━━━━━ Text under study ━━━━━

The lesson that history consistently teaches us is that the stock market cannot and should not be trusted or timed in the short-term. Traders irrationally drive stock prices far above or below companies’ true value in unpredictable waves of greed and fear.
However, when given enough time and with enough patience, owning companies’ stock can be a vital piece of your long-term financial plan that fuels real (above inflation) future returns.
Given the current upward trend in the stock market, we know that one day there will be a tiny, almost unnoticed, glimmer of pessimism. One of those glimmers, much to its surprise, will turn out to be an inflection point that will eventually develop into our next bear market.
Obsessing about short-term future market directions can bring on a case of glimmer paranoia. You never know when the next pullback or uptick is the innocent first step of something bigger. Your time would be much better spent obsessing over selecting an investment risk budget that is appropriate for your financial plan before the start of anything big.
Calm confidence built on your personal written investment plan puts time, patience, and a healthy dose of long-term logic on your side.
Fifteen years seems like a long time to learn a lesson, but time has taught us well.
Quote of the week: Mannie Friedman: “When the market wants to bet that the world is coming to an end, the safe bet is to take the other side and bet the world won’t come to an end. After all, what have you got to lose?”

━━━━━ Data ━━━━━

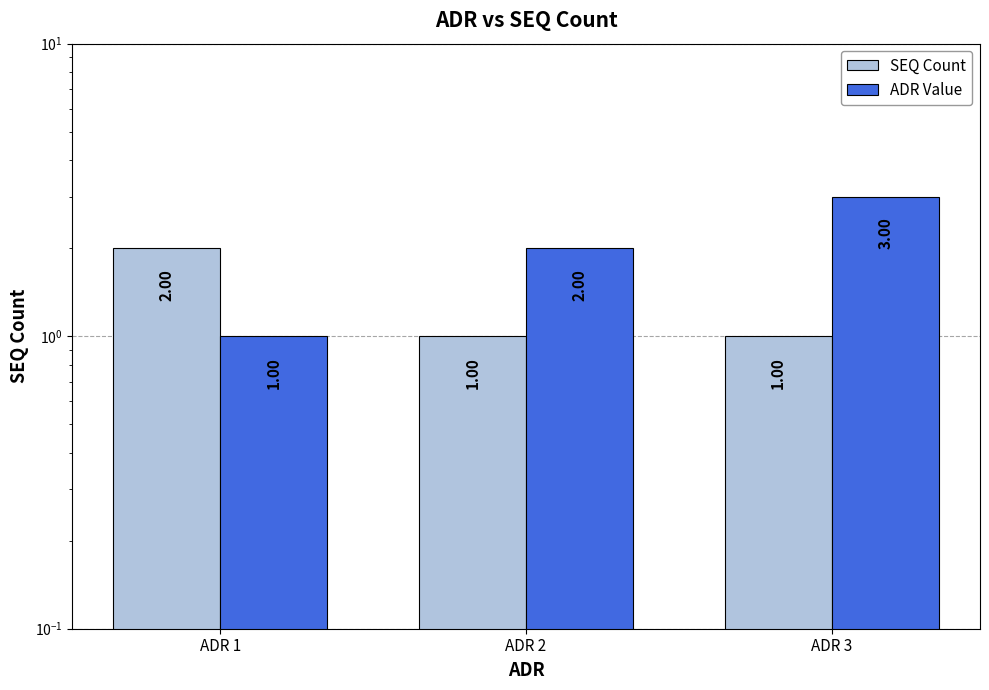

What is the difference between the highest and lowest values at ADR 1?

1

━━━━━

(Your goal):
Reproduce the stock market passage word for word, everything from "Calm confidence built" down to "taught us well.".

(Solution to the problem):
Calm confidence built on your personal written investment plan puts time, patience, and a healthy dose of long-term logic on your side.
Fifteen years seems like a long time to learn a lesson, but time has taught us well.